Project

Digitally-boosted approaches to break the analog noise limit

Code
G002724N
Duration
01 January 2024 → 31 December 2027
Funding
Research Foundation - Flanders (FWO)
Promotor-spokesperson
Research disciplines
  • Engineering and technology
    • Analogue, RF and mixed signal integrated circuits
Keywords
analog noise limit
 
Project description

Although today's electronic systems implement most of their functionality in the digital domain, several analog operations, above all the analog-to-digital conversion (ADC), remain necessary when interfacing with physical-world applications. An example is data communication where ever higher bandwidths are required.

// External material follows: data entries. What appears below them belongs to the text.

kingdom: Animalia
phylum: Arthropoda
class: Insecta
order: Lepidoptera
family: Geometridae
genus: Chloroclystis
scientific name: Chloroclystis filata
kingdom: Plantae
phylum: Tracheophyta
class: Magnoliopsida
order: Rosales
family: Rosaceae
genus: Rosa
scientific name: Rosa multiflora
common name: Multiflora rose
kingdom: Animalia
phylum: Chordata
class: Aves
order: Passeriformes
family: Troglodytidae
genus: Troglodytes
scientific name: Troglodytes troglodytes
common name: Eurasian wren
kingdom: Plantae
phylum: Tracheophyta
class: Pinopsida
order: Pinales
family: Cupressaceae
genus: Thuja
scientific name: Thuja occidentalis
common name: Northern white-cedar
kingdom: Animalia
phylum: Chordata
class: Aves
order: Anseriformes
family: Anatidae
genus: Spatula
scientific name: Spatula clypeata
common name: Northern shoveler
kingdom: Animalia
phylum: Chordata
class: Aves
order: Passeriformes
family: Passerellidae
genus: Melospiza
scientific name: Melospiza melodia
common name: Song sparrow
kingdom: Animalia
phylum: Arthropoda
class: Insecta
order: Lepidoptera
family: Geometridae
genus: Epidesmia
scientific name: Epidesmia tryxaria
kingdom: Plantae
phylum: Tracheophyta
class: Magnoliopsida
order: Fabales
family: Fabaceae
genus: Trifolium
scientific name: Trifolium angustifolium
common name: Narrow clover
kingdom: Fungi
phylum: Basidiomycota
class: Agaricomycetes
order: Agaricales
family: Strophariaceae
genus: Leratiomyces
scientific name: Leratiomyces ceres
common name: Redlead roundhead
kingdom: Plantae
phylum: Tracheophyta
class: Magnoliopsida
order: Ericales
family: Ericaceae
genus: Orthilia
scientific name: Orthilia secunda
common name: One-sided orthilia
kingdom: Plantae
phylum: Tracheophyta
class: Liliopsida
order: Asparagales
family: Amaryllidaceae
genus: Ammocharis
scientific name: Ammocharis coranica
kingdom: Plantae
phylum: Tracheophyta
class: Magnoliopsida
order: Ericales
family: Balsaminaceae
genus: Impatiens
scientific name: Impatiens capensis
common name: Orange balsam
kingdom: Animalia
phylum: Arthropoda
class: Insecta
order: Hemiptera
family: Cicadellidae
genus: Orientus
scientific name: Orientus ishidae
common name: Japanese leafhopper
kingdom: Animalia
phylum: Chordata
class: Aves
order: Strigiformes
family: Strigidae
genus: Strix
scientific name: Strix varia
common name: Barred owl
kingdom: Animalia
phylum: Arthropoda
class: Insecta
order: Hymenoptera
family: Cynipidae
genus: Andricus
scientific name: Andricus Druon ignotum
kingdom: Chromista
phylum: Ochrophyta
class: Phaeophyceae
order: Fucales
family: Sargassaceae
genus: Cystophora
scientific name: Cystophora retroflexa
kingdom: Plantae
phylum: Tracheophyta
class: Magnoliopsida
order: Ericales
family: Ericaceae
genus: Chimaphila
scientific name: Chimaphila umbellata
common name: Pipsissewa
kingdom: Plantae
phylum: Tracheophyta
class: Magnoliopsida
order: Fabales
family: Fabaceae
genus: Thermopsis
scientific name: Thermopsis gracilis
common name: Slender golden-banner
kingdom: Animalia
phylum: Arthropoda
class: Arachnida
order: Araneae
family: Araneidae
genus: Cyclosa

A basic problem though is that traditional analog solutions based on opamps and comparators are limited in performance by their intrinsic accuracy-speed-power trade-offs due to noise and mismatch, and do not shrink in chip area in scaled CMOS technologies. Highly-digital time-encoding converter solutions (e.g. VCO-based ADCs) have recently emerged as alternatives that scale better and intrinsically have the potential of much better area and power efficiency. But their overall performance still lags behind the traditional circuits and is still far below the theoretical limits. Therefore, the current way of building time-encoding ADCs needs to be rethought to bridge the 200x power efficiency gap between the state of the art and the theoretical noise limit. The project's goal is to close this gap by fundamentally exploring innovative digitally-boosted circuits and architectures with drastically increased bandwidth/power performance. A fundamental study of the optimal analog-digital partitioning will lead to novel structures to be explored and prototyped in silicon, including cascaded and stochastic converters.